Extrait à lire:
Conversation avec SUSHEELA RAMAN, enchanteresse à la voix envoûtante !

Marjolaine Gout | 26 mai 2014
Marjolaine Gout | 26 mai 2014

A l'occasion de la sortie en salle du haletant thriller Avant L'Aube, nous nous sommes entretenues avec Susheela Raman qui prête ses cordes vocales à la chanson Penne. Une rencontre riche d'autant que cette grande prêtresse de la musique, qui manie les sons et influences avec brio, s'incarne comme une artiste novatrice et incontournable ! Détournant les frontières musicales, elle redessine une géographie mélodique des plus surprenantes! Les musiques ancestrales d'Asie du Sud rencontrent la fougue électrique de cette Circé britannique d'origine indienne, mais élevée en Australie ! A l'image de ses pérégrinations qui ont forgé son identité, elle nous invite dans un voyage mystique et rock'n'roll aux confins de son univers intérieur. Dépaysement total assuré ! Ses sonorités, qui provoquent de temps à autre un rejet de la bonne société indienne et de sa diaspora, invitent à découvrir le monde d'une perceptive auditive inédite! Par la fusion des musiques traditionnelles et modernes émerge une expérience sensorielle fabuleuse. Susheela se confie ici sur son incursion en terre cinématographique, sur ses aspirations et expérimentations musicales.

 

 

En dehors du long-métrage Un Nom pour un autre (Mira Nair, 2007) était-ce la première fois que vous collaboriez à la musique d'un film ?

Susheela Raman : Non ça ne l'est pas. En fait, pour Un Nom pour un autre, la réalisatrice a juste repris ma chanson (Yeh Mera Deewanapan Hai). Sinon, j'ai déjà travaillé sur un projet expérimental avec AR Rahman. (Le Mozart de Chennai qui remporta l'oscar de la meilleure musique de film pour Slumdog Millionaire) Mais en quelque sorte, c'est la première fois que je participe à la musique d'un film.

Comment avez-vous été approchée pour Avant l'aube ? Connaissiez-vous Girishh Gopalakrishnan des séances d'improvisations que vous effectuiez à Chennai ?

Susheela Raman : Non. Girishh était juste un grand fan de Salt Rain (Album de Susheela Raman datant de 2001) et de ma musique en général. J'ai de nombreuses propositions en provenance du cinéma, mais je refuse systématiquement. Pour Avant l'Aube, Girishh m'a eue à l'usure. Il a été tellement insistant. Il m'a appelée à maintes reprises en m'expliquant qu'il avait écrit quelque chose pour moi. Il renchérissait à chaque fois. Puis, il a appelé mes amis. On a des connaissances en commun. Il les a donc sollicités. Ceux-ci m'ont alors contactée en me disant qu'il fallait absolument que j'y participe. Tellement de personnes me pressaient que j'ai cédé.

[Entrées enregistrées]

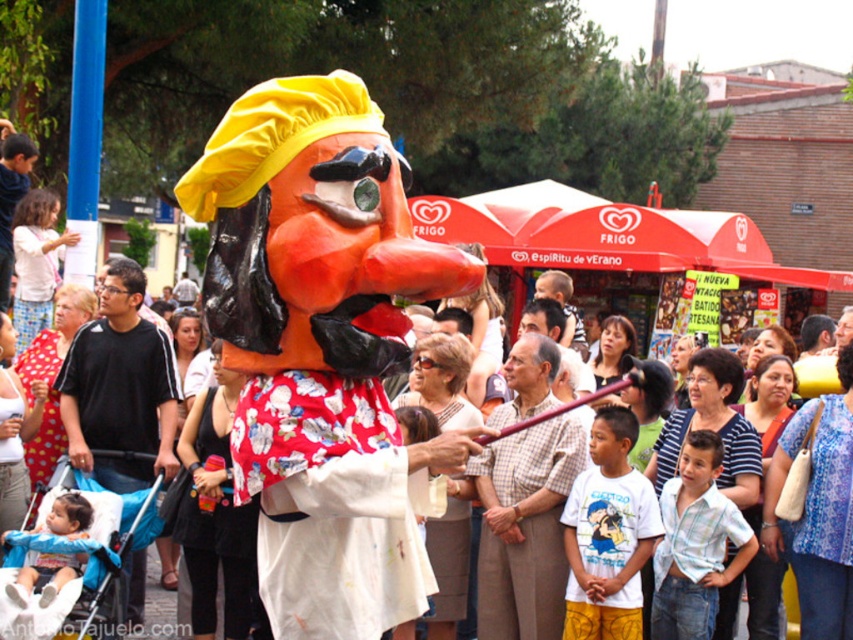
You are a costume designer preparing to pack two items from the scene into a storage box. The printed fabric cape at center and the matte black shirt at left must both be placed inside. Given that the box can only accommodate one large item, which item should you prioritize placing first to ensure both fit?

The printed fabric cape at center is bigger than matte black shirt at left, so you should prioritize placing the printed fabric cape at center first to ensure both items fit into the box.

You are organizing a charity event and need to display two shirts for a raffle. The shirts are the black cotton shirt at center and the matte black shirt at left. Which shirt should you choose if you want to display a larger one?

The black cotton shirt at center is bigger than the matte black shirt at left, so you should choose the black cotton shirt at center for display.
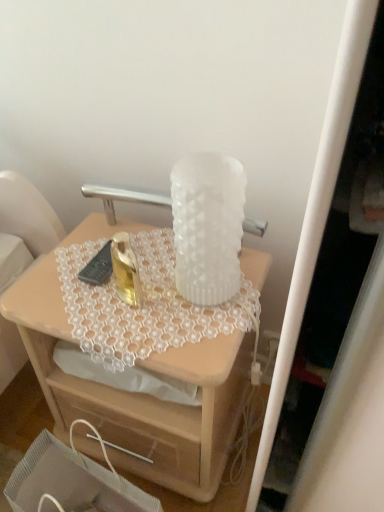
Question: Is white frosted vase at center taller or shorter than translucent glass vase at upper center?

Choices:
 (A) tall
 (B) short

Answer: (B)

Question: Is white frosted vase at center inside or outside of translucent glass vase at upper center?

Choices:
 (A) outside
 (B) inside

Answer: (A)

Question: Which object is positioned farthest from the white frosted vase at center?

Choices:
 (A) wooden drawer at lower center
 (B) translucent glass vase at upper center

Answer: (A)

Question: Which object is the farthest from the white frosted vase at center?

Choices:
 (A) wooden drawer at lower center
 (B) translucent glass vase at upper center

Answer: (A)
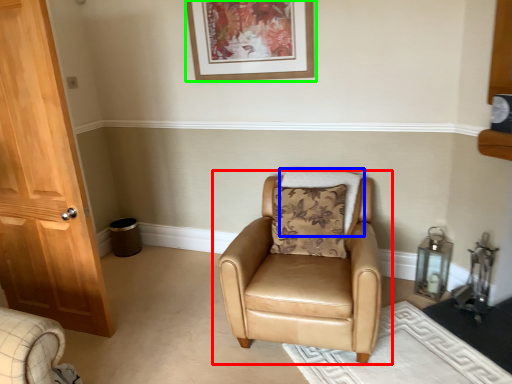
Question: Which is farther away from chair (highlighted by a red box)? pillow (highlighted by a blue box) or picture frame (highlighted by a green box)?

Choices:
 (A) pillow
 (B) picture frame

Answer: (B)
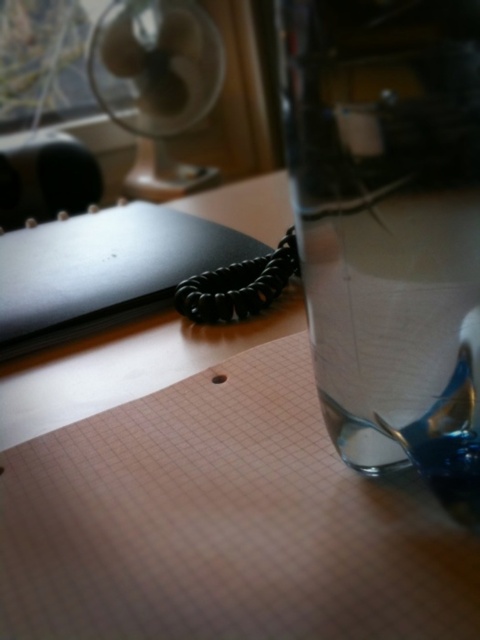
You are organizing your desk and need to place a 24.63 inch wide decorative item between the transparent glass jar at right and the matte black notepad at upper left. Will the item fit exactly between them?

The transparent glass jar at right is 24.63 inches from the matte black notepad at upper left, so a 24.63 inch wide decorative item would fit exactly between them.

You are organizing your desk and want to place a small plant between the transparent glass jar at right and the matte black notepad at upper left. Given their sizes, which object should the plant be closer to?

The transparent glass jar at right has a lesser width compared to the matte black notepad at upper left, so the plant should be placed closer to the transparent glass jar at right to balance the space.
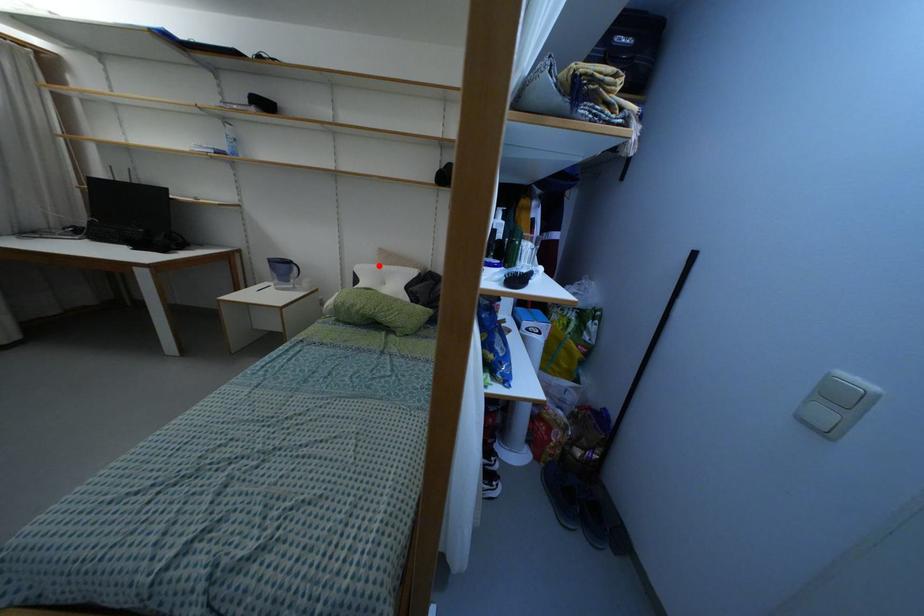
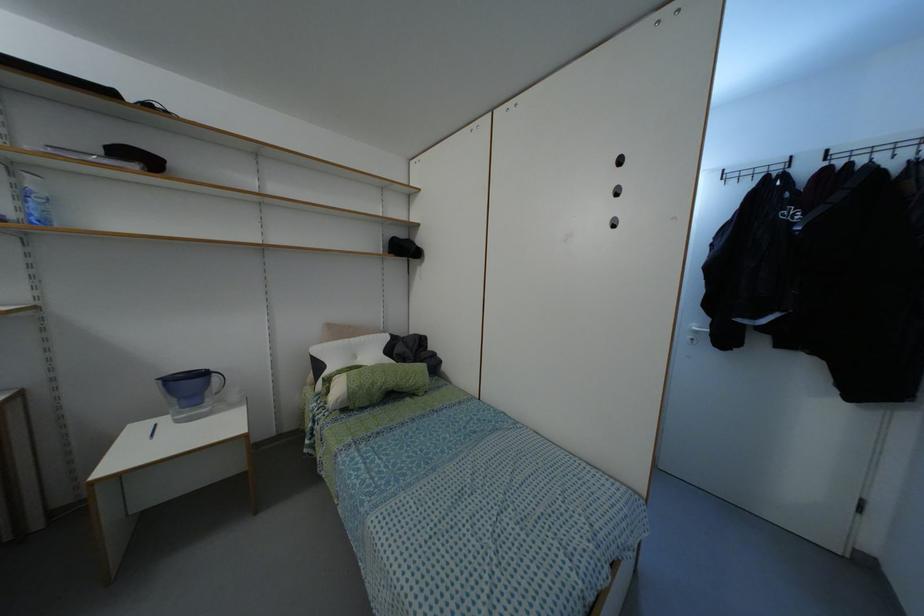
In the second image, find the point that corresponds to the highlighted location in the first image.

(345, 339)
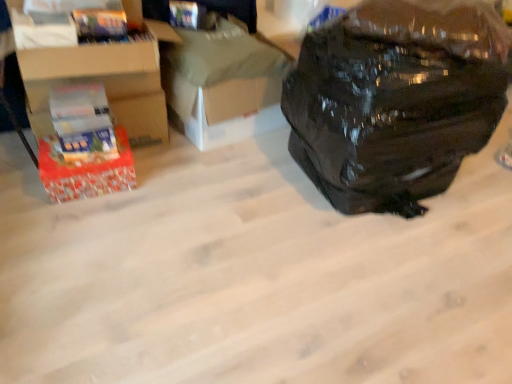
Question: Should I look upward or downward to see white cardboard box at center, marked as the second cardboard box in a left-to-right arrangement?

Choices:
 (A) down
 (B) up

Answer: (B)

Question: Considering the relative sizes of cardboard box at left, placed as the 2th cardboard box when sorted from right to left, and black matte backpack at right in the image provided, is cardboard box at left, placed as the 2th cardboard box when sorted from right to left, wider than black matte backpack at right?

Choices:
 (A) no
 (B) yes

Answer: (A)

Question: From the image's perspective, is cardboard box at left, the first cardboard box in the left-to-right sequence, above black matte backpack at right?

Choices:
 (A) yes
 (B) no

Answer: (A)

Question: Does cardboard box at left, placed as the 2th cardboard box when sorted from right to left, appear on the left side of black matte backpack at right?

Choices:
 (A) no
 (B) yes

Answer: (B)

Question: Considering the relative sizes of cardboard box at left, the first cardboard box in the left-to-right sequence, and black matte backpack at right in the image provided, is cardboard box at left, the first cardboard box in the left-to-right sequence, taller than black matte backpack at right?

Choices:
 (A) no
 (B) yes

Answer: (A)

Question: Does cardboard box at left, placed as the 2th cardboard box when sorted from right to left, come behind black matte backpack at right?

Choices:
 (A) yes
 (B) no

Answer: (A)

Question: Is there a large distance between black matte backpack at right and red cardboard box at left?

Choices:
 (A) yes
 (B) no

Answer: (A)

Question: Considering the relative sizes of black matte backpack at right and red cardboard box at left in the image provided, is black matte backpack at right bigger than red cardboard box at left?

Choices:
 (A) no
 (B) yes

Answer: (B)

Question: Is the depth of black matte backpack at right greater than that of red cardboard box at left?

Choices:
 (A) no
 (B) yes

Answer: (A)

Question: Considering the relative sizes of black matte backpack at right and red cardboard box at left in the image provided, is black matte backpack at right smaller than red cardboard box at left?

Choices:
 (A) no
 (B) yes

Answer: (A)

Question: From a real-world perspective, is black matte backpack at right under red cardboard box at left?

Choices:
 (A) no
 (B) yes

Answer: (A)

Question: Does black matte backpack at right have a lesser height compared to red cardboard box at left?

Choices:
 (A) yes
 (B) no

Answer: (B)

Question: Considering the relative sizes of white cardboard box at center, which is the first cardboard box in right-to-left order, and red cardboard box at left in the image provided, is white cardboard box at center, which is the first cardboard box in right-to-left order, wider than red cardboard box at left?

Choices:
 (A) yes
 (B) no

Answer: (A)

Consigne 1:
Pouvez-vous reproduire à l'identique les entrées, depuis leur début jusqu'à la ligne qui contient "You are organizing your desk and need", celle-ci comprise, en omettant les images ?
Consigne 2:
Pouvez-vous poursuivre l'entretien avec Susheela Raman à partir de l'endroit où il s'arrête ?
Les entrées n'ont aucun lien avec l'entretien avec Susheela Raman.

Réponse 1:
You are a costume designer preparing to pack two items from the scene into a storage box. The printed fabric cape at center and the matte black shirt at left must both be placed inside. Given that the box can only accommodate one large item, which item should you prioritize placing first to ensure both fit?

The printed fabric cape at center is bigger than matte black shirt at left, so you should prioritize placing the printed fabric cape at center first to ensure both items fit into the box.

You are organizing a charity event and need to display two shirts for a raffle. The shirts are the black cotton shirt at center and the matte black shirt at left. Which shirt should you choose if you want to display a larger one?

The black cotton shirt at center is bigger than the matte black shirt at left, so you should choose the black cotton shirt at center for display.
Question: Is white frosted vase at center taller or shorter than translucent glass vase at upper center?

Choices:
 (A) tall
 (B) short

Answer: (B)

Question: Is white frosted vase at center inside or outside of translucent glass vase at upper center?

Choices:
 (A) outside
 (B) inside

Answer: (A)

Question: Which object is positioned farthest from the white frosted vase at center?

Choices:
 (A) wooden drawer at lower center
 (B) translucent glass vase at upper center

Answer: (A)

Question: Which object is the farthest from the white frosted vase at center?

Choices:
 (A) wooden drawer at lower center
 (B) translucent glass vase at upper center

Answer: (A)
Question: Which is farther away from chair (highlighted by a red box)? pillow (highlighted by a blue box) or picture frame (highlighted by a green box)?

Choices:
 (A) pillow
 (B) picture frame

Answer: (B)
You are organizing your desk and need to place a 24.63 inch wide decorative item between the transparent glass jar at right and the matte black notepad at upper left. Will the item fit exactly between them?

Réponse 2:
 


 

Pouvez-vous nous parler de votre contribution créative sur la chanson Penne ?

Susheela Raman : Je n'ai rien fait. Girishh l'a écrite et je chante seulement dessus.

Je sais que vous venez de dire que vous refusez généralement de travailler sur des musiques de films mais si on vous donnait l'opportunité d'en composer seriez-vous intéressée ?

Susheela  Raman : En effet, je réponds en règle générale que je n'en fais pas. Sauf, les rares fois où l'on m'a demandé de composer, mais cela n'a jamais abouti. Je suis intéressée par la création et non par des sessions de chant. Je suis trop indépendante pour cela. Ce n'est pas ce que je fais. Mais, si je suis libre de composer et que j'aime le projet alors pourquoi pas.

Avez-vous un compositeur de musiques de film de prédilection ?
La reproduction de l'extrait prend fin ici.